O cineasta Robinson Roberto filma o depoimento do comentarista cinematográfico Lourival Oliveira para seu documentário Cine Jequié, que nos deixou no mês passado. |
Antes de me iniciar nas leituras
das críticas de cinema, ainda que cinéfilo impertinente, em torno do ano de
1964, com 13 anos de idade, sempre ouvia aos sábados o programa Falando de
cinema e sem fazer fita, da Rádio Excelsior da Bahia, comandado pelo comentarista
cinematográfico Lourival Oliveira. Soube, semana passada, que Lourival faleceu no dia 1 de julho. Presto aqui a minha homenagem a este
indefectível amante do cinema, que dedicou a sua vida a ver filmes e a
comentá-los com sua voz possante e sempre assertiva. Se não me falha a memória,
já gasta com o passar do tempo, o seu programa era transmitido meio-dia em
ponto, e constava de várias partes: comentários dos filmes em cartaz na semana,
trilha sonora, e respostas às perguntas dos ouvintes. O adolescente que era
admirava a figura de Lourival e, nos seus verdes anos, considerava-o uma
autoridade no assunto. Certo dia resolvi escrever para Lourival, fazendo-lhe
uma pergunta, que respondeu com prontidão em seu programa, para felicidade do
garoto que o ouvia. E mais: houve um concurso com as perguntas, cujo prêmio era
uma entrada para uma sessão do cinema Excelsior, e, para minha surpresa e
estupefação, ganhei-a. Melhor do que o prêmio, foi tê-lo conhecido pessoalmente
mesmo que en passant, pois o vencedor tinha que ir buscar a entrada em mãos na
Rádio Excelsior,.O que fiz, mas Lourival, no auge da fama, não ligou muito para
o menino, embora delicado e atencioso. Os anos se passaram. Em 1989, 25 anos
depois, já escrevendo uma coluna diária na Tribuna da Bahia desde 1974 e
professor de cinema da Faculdade de Comunicação da Ufba, organizei um seminário
de extensão sobre crítica cinematográfica, e, entre os inscritos, Lourival
Oliveira. O certificado de conclusão do seminário, do qual participaram, entre
outros críticos do sul, José Carlos Avellar, por questão burocrática da
universidade, demorou a sair e, com isso, toda semana Lourival aparecia na
faculdade para saber, ansioso, quando iria receber seu papel. A última vez que
o vi foi há mais de uma década no Cinema do Museu e, há três anos, através de
uma ligação telefônica.

## Dados fornecidos

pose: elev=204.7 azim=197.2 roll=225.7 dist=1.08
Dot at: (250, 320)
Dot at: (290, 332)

## Enunciado da tarefa
Prossiga o texto em homenagem a Lourival Oliveira a partir da última frase apresentada. A listagem provém de uma fonte diferente.

## Resposta da tarefa
Disse-me, na última vez que o vi, que estava preparando um livro com todas as perguntas feitas ao seu programa radiofônico e achou uma de meu próprio punho. Fiquei curioso. Ele prometeu tirar uma xerox para me enviar. Mas o tempo passou e nunca mais estive com ele.
Lourival pertenceu a uma época em
que o rádio era um ponto de referência não restrito somente a músicas e
comentários futebolísticos. Havia programas inventivos em várias áreas, entre
os quais, vale ressaltar, ainda que de esporte, o do saudoso França Teixeira,
que também nos deixou recentemente e, pode-se dizer, revolucionou o meio com o
seu anárquico e bem humorado estilo de narração. O cineasta Robinson Roberto
teve a gentileza de me enviar o seu documentário Cine Jequié no qual há
vários depoimentos interessantes sobre a sala exibidora que dá título ao filme
e é um registro importante como testemunha de uma época em que o cinema causava
magia e assombro, assombro e magia, não necessariamente nesta ordem. Vendo há
dois dias Cine Jequié, notei semelhanças com minhas sensações cinematográficas
de criança e adolescente, comparando-o, na minha imaginação, aos cinemas
soteropolitanos Guarany e Pax, pois sou da mesma geração dos depoentes - ou
talvez um pouco mais moço, mas vivi aquela época que está guardada nos arcanos
de minha memória.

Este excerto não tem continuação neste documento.